• _ORDINE DI LAVORO 1_:
Indica se ciascuna delle affermazioni (a), (b) e (c) concorda con il brano sul regolamento d'equitazione, rispondendo sì o no e citando alla lettera le parole del brano che lo stabiliscono.
(a) La Commissione aveva il mandato di compilare un trattato di equitazione.
(b) L'autore afferma di non avere il tempo di rispondere a tutti i punti della critica.
(c) Secondo l'autore, il vocabolario insegna che addestrare è sinonimo di insegnare.
• _ORDINE DI LAVORO 2_:
Rispondi alle domande seguenti sul brano sul regolamento d'equitazione.
(a) Quali paragrafi vengono citati per numero?
(b) Chi ha scritto la replica minuta e coscienziosa alla critica?
(c) Quali titoli hanno i due opuscoli menzionati dall'autore?
• _ORDINE DI LAVORO 3_: Ricopia senza modifiche la parte del brano sul regolamento d'equitazione che inizia con "Il pretendere quindi" e finisce con "chiudo la parentesi.".

• _BRANO DEL DOCUMENTO_:
───
Può darsi però che per principio suo, l’autore della critica abbia voluto intendere quello di procedere all’educazione del puledro coi mezzi da lui più volte proposti di assecondare, cioè, le tendenze naturali, senza contrastarle, abolendo per conseguenza tutto quanto nel vecchio regolamento tendeva ad obbligare il cavallo a piegarsi alla volontà del cavaliere e tutto quanto tendeva ad insegnare anche il più elementare degli spostamenti indispensabili ad apprendersi dal cavallo di guerra. Ma in questo caso avrebbe dovuto attendere per rallegrarsi di veder aboliti col regolamento definitivo i già citati paragrafi 253, 254 e 255, che, per fortuna, non militano in favore delle sue teorie o del suo principio, se così desidera chiamarlo.

Io non credo che il regolamento definitivo vorrà togliere quegli esercizi di indiscutibile necessità, ma se ciò accadesse consiglierei di radiare la parola addestramento, perchè il vocabolario insegna che addestrare è sinonimo di insegnare e siccome l’uomo insegna solo ciò che da natura non si apprende, è ovvio il dimostrare che non è possibile imparare cosa qualsiasi senza piegarsi, con maggiore o minore sforzo di fisico o [p. 499 modifica]d’intelligenza, alle esigenze richieste dallo scopo che vuol raggiungere un dato insegnamento.

Il pretendere quindi che il puledro diventi cavallo senza piegarsi a qualche sforzo, varrebbe quanto il pretendere d’avere buona fanteria col l’assecondare il passo goffo e sconclusionato del coscritto, in genere, e del contadino, o montanaro in ispecie.

Ciò detto, per incidente, chiudo la parentesi.

Io non voglio nè ho il tempo per analizzare e rispondere sopra tutti i punti della critica in parola tanto più dopo la minuta e coscienziosa replica fatta dal colonnello Sartirana.

Dirò solo che lo scritto ha rilevato nel nuovo regolamento lacune e difetti che non avrebbe scoperti se, giudicando obbiettivamente, non avesse dimenticato ciò che non dimenticò la Commissione e, cioè, giova ripeterlo, che il mandato era di compilare un regolamento d’equitazione militare, una guida per l’istruttore, e non un trattato con sviluppo maggiore o minore di questa o quella branca.

Il non aver tenuto presente questo fatto capitale, per chi si accingeva a fare una critica, l’aver voluto correr dietro ad un solo ideale perdendo di vista quello vero al quale si voleva tendere col nuovo regolamento, di servirsi, cioè, di tutte le risorse dell’equitazione moderna ed antica, ridotte al puro necessario, come mezzo per formare buoni combattenti a cavallo, ha fatto sì che non ha potuto resistere alla tentazione di rilevare come lacuna il poco sviluppo dato alle teorie sul salto.

Anche su questo punto ha risposto regiamente il colonnello Sartirana e nulla mi permetterei di aggiungere o togliere a quella risposta se per essere coerente a quanto ebbi a dire nell’opuscolo: Non esageriamo, e nell’altro: Ancora e sempre non esageriamo, non approfittassi dell’occasione per chiedere se era proprio necessario che il nuovo regolamento contenesse più di quanto la Commissione ha creduto utile di introdurvi in merito al salto, in genere, ed al salto di elevazione in ispecie.
───
• _VOCI DELL'ELENCO_:
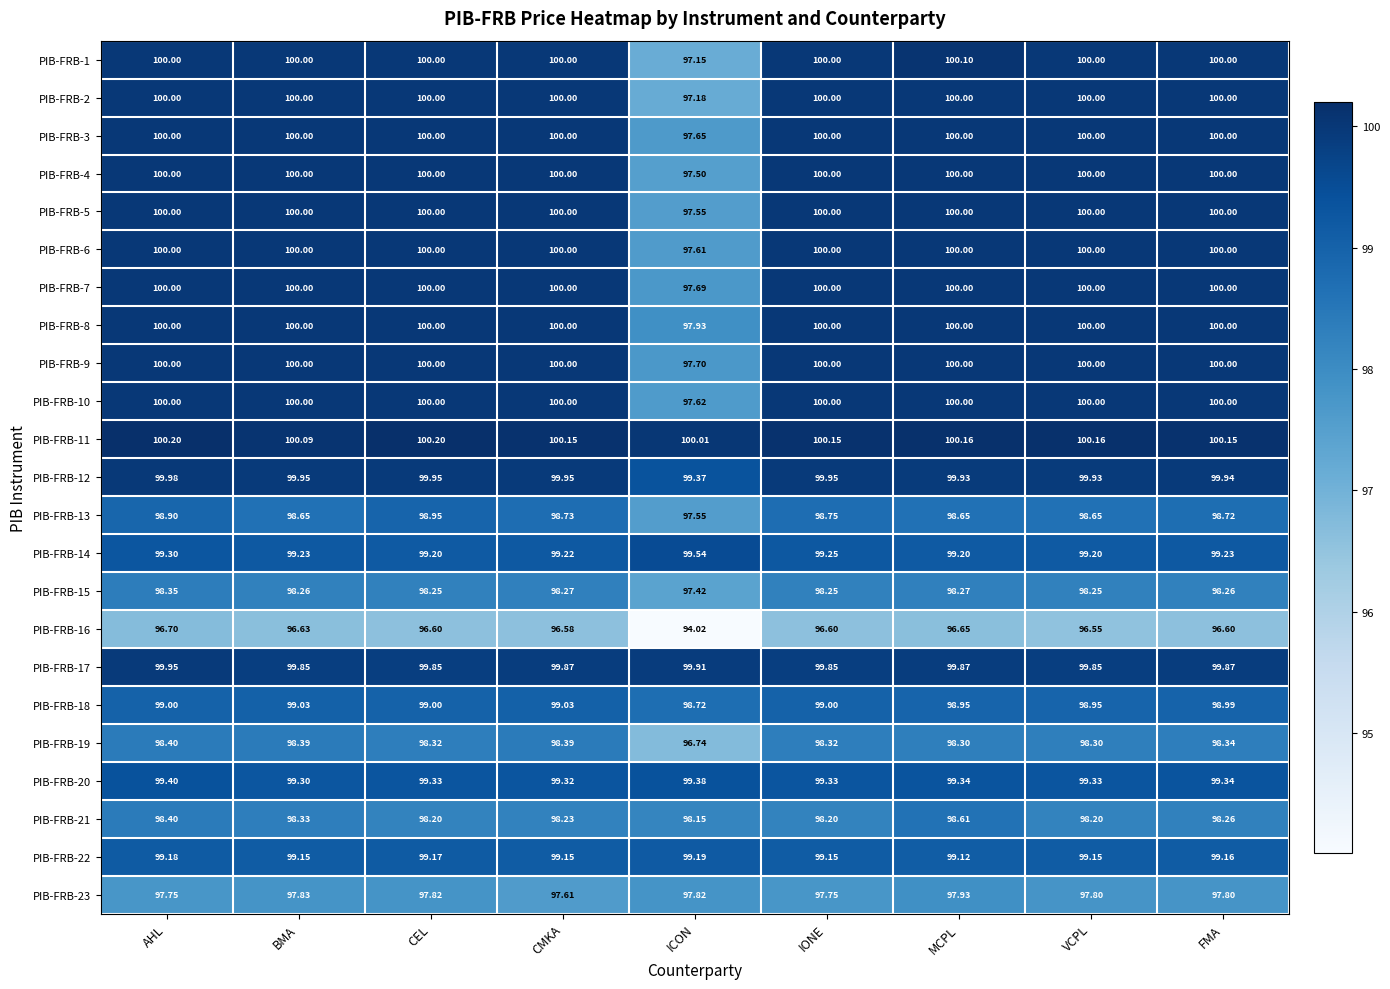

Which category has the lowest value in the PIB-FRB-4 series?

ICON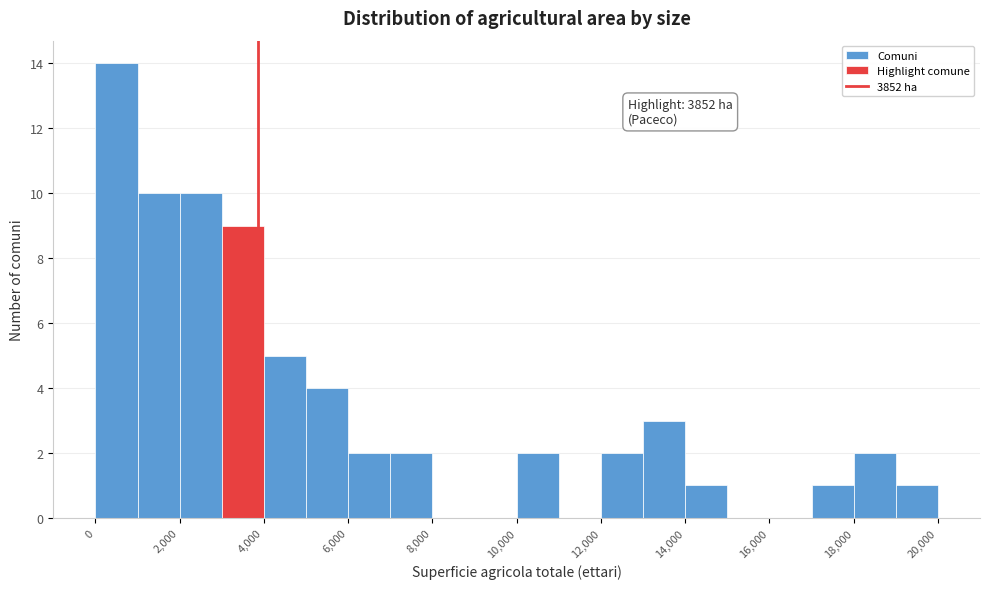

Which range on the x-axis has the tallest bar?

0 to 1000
───
• _SOLUZIONE SCRITTA 1_:
(a) No: "il mandato era di compilare un regolamento d’equitazione militare, una guida per l’istruttore, e non un trattato".
(b) Sì: "Io non voglio nè ho il tempo per analizzare e rispondere sopra tutti i punti della critica in parola".
(c) Sì: "il vocabolario insegna che addestrare è sinonimo di insegnare".

• _SOLUZIONE SCRITTA 2_:
(a) I paragrafi 253, 254 e 255.
(b) Il colonnello Sartirana.
(c) "Non esageriamo" e "Ancora e sempre non esageriamo".

• _SOLUZIONE SCRITTA 3_:
Il pretendere quindi che il puledro diventi cavallo senza piegarsi a qualche sforzo, varrebbe quanto il pretendere d’avere buona fanteria col l’assecondare il passo goffo e sconclusionato del coscritto, in genere, e del contadino, o montanaro in ispecie.

Ciò detto, per incidente, chiudo la parentesi.